The video explained the battle well – the persistence, determination, and “indian play” fighting tactics (firing from behind trees and rocks) were factors in the outcome of the battle. When Ferguson was killed on the third assault of the Patriots, the loyalist resistance evaporated.  By the morning of Oct 8 when the Patriot troops departed Kings Mountain they had 800 prisoners. They marched the prisoners back towards Quaker Meadows and eventually further into NC.

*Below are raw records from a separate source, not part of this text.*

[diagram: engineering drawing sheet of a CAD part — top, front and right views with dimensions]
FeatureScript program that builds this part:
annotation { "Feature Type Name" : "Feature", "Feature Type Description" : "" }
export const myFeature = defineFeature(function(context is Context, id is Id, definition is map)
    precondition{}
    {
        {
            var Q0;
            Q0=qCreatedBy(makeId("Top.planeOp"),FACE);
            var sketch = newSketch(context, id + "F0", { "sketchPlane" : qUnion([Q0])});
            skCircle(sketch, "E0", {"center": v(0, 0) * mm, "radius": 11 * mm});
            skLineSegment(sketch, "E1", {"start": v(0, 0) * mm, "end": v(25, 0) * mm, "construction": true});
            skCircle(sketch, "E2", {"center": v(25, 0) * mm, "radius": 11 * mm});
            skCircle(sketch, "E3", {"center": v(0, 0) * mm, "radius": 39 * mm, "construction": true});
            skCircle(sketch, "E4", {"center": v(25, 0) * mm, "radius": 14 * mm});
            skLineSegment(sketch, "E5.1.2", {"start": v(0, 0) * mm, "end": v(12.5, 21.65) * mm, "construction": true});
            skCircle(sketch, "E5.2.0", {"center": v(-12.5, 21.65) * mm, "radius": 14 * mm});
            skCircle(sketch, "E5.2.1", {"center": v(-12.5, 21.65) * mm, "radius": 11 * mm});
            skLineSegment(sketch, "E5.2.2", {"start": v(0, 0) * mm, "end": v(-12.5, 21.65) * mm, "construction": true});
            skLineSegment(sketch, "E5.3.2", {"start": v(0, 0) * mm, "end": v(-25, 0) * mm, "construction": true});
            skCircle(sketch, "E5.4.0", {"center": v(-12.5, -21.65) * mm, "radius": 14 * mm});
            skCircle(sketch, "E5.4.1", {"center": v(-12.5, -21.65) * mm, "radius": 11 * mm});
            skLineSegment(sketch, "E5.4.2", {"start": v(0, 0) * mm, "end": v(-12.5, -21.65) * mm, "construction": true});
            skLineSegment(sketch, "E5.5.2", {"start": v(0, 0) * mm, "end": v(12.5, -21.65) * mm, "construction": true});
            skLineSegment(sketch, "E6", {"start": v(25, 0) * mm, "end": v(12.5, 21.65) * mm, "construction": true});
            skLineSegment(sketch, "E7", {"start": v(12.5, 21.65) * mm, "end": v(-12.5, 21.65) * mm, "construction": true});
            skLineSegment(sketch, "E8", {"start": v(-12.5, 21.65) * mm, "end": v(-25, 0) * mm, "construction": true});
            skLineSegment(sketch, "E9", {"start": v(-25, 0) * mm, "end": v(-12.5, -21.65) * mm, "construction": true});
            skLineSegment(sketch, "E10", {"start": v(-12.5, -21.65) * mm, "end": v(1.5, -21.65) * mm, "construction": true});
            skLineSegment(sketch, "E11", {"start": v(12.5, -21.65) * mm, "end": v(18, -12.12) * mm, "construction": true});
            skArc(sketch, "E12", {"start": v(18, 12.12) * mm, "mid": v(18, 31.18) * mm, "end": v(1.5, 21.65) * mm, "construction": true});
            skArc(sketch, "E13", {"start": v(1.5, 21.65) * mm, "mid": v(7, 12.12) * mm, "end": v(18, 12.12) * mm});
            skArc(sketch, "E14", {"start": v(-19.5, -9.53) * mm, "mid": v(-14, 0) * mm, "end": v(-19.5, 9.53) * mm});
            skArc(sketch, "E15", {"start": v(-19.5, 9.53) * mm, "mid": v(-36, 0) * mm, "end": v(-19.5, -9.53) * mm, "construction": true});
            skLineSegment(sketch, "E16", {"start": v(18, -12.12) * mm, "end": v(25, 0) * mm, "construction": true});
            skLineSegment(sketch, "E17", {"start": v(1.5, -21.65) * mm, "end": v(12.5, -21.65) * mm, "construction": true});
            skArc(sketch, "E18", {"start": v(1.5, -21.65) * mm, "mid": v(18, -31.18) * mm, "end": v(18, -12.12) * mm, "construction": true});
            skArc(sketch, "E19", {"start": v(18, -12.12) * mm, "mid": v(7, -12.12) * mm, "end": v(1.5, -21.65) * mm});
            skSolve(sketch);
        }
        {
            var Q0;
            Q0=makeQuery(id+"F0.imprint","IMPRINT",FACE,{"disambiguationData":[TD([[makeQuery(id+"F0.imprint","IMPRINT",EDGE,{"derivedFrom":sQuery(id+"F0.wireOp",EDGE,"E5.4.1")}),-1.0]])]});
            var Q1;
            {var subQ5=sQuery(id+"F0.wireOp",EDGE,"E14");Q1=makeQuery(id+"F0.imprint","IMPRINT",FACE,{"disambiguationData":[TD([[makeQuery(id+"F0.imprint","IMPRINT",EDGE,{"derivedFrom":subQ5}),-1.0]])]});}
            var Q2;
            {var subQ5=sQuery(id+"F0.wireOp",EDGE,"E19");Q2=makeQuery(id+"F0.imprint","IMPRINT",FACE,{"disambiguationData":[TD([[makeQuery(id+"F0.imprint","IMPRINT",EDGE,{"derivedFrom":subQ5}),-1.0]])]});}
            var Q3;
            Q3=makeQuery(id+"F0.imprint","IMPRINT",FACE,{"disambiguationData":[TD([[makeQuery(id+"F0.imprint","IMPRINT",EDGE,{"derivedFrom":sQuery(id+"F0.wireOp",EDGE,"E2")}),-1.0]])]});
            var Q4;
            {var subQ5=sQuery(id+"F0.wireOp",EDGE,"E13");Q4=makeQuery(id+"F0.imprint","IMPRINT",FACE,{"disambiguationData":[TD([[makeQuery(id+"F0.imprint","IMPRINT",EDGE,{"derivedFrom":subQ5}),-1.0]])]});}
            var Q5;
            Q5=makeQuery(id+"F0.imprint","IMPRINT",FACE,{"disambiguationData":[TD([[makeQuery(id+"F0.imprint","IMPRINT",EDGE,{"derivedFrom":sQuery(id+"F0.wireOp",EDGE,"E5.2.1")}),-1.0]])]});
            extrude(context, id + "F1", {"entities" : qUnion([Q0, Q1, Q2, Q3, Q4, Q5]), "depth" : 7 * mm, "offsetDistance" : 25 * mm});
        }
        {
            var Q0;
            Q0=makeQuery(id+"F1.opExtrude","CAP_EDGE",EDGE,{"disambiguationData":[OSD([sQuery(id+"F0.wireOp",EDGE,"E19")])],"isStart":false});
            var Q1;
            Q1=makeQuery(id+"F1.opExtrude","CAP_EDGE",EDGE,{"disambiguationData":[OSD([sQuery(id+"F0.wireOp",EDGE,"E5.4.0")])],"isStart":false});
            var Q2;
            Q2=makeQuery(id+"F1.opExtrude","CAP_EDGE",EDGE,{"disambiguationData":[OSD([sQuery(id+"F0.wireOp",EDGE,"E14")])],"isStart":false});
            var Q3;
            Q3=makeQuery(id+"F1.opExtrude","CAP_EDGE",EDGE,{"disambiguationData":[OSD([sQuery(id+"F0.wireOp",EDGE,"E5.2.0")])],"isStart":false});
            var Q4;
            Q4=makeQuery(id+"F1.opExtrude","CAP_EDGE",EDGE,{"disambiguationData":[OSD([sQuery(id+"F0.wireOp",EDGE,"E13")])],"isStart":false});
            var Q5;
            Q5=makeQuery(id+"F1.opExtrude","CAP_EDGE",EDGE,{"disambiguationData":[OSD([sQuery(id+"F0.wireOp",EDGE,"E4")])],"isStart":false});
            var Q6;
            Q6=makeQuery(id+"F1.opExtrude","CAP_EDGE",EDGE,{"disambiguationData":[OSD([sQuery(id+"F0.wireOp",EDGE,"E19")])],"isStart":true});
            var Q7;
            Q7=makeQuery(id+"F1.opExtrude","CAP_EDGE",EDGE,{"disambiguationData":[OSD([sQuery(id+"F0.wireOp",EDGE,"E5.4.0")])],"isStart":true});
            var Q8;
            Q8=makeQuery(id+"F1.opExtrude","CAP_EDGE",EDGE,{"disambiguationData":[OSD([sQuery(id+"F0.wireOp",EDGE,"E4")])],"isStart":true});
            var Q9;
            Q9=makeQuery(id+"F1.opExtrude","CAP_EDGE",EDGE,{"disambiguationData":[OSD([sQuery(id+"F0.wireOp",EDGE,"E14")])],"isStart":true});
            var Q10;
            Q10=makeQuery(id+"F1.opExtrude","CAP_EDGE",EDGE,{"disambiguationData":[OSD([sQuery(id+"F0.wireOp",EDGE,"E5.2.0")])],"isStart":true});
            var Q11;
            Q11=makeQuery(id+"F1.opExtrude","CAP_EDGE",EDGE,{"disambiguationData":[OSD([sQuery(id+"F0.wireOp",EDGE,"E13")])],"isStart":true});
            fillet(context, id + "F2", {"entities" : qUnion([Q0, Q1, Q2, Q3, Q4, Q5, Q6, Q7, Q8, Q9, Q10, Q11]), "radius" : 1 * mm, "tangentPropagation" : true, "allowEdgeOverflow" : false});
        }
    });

The loss of Ferguson and his loyalist troops was a surprise and huge disappointment to Cornwallis.  He retreated into SC for a winter camp. Other victories were required over the next 12 months to secure America’s independence, but the battle at Kings Mountain was a major turning point!   In about 2 weeks these Scots-Irish patriots from the southern Appalachian Mountains had left their homes, traveled across the mountains, and searched for and defeated those who were trying to destroy their way of life and their freedom.  What great patriots they were! 

We got into the Sprinter, plugged the Durham address of our son and family in the GPS and found we would not arrive until 7 PM.  Too late for dinner but in time for a good night’s sleep!

A quick stop for a sandwich along the way and we arrived in Durham as expected. The only excitement along I 85 and I 40 was pretty heavy traffic and construction around Charlotte.